___ Input material
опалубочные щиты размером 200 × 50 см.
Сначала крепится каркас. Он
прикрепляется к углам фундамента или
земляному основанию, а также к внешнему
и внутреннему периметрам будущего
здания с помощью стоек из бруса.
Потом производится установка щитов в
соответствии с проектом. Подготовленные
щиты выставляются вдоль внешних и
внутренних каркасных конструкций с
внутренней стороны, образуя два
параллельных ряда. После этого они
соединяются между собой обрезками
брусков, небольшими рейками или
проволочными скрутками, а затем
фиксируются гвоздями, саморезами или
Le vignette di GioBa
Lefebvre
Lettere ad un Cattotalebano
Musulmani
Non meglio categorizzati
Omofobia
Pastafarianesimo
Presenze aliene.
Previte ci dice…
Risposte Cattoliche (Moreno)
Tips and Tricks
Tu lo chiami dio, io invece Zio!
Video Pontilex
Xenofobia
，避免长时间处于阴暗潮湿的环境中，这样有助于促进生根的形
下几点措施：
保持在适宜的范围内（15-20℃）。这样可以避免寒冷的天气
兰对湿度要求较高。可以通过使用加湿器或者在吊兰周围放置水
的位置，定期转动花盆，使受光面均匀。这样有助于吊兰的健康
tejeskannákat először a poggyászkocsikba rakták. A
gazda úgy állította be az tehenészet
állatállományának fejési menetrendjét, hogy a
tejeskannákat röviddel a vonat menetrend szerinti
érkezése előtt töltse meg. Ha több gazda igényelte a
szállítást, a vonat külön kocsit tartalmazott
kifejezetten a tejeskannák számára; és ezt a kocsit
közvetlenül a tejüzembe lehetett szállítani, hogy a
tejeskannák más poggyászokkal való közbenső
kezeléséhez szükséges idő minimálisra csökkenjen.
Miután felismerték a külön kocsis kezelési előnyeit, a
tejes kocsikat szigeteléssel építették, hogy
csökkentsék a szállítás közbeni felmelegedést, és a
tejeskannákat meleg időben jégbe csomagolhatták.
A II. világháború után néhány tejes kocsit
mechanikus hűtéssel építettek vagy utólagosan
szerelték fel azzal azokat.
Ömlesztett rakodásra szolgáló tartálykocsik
______
● **What the task requires**: Look above for the line with "фиксируются гвоздями, саморезами или" and the line with "tejeskannákat először a". Write out those two lines and all the lines between them, exactly, and no others.

● **Solved exercise**:
фиксируются гвоздями, саморезами или
Le vignette di GioBa
Lefebvre
Lettere ad un Cattotalebano
Musulmani
Non meglio categorizzati
Omofobia
Pastafarianesimo
Presenze aliene.
Previte ci dice…
Risposte Cattoliche (Moreno)
Tips and Tricks
Tu lo chiami dio, io invece Zio!
Video Pontilex
Xenofobia
，避免长时间处于阴暗潮湿的环境中，这样有助于促进生根的形
下几点措施：
保持在适宜的范围内（15-20℃）。这样可以避免寒冷的天气
兰对湿度要求较高。可以通过使用加湿器或者在吊兰周围放置水
的位置，定期转动花盆，使受光面均匀。这样有助于吊兰的健康
tejeskannákat először a poggyászkocsikba rakták. A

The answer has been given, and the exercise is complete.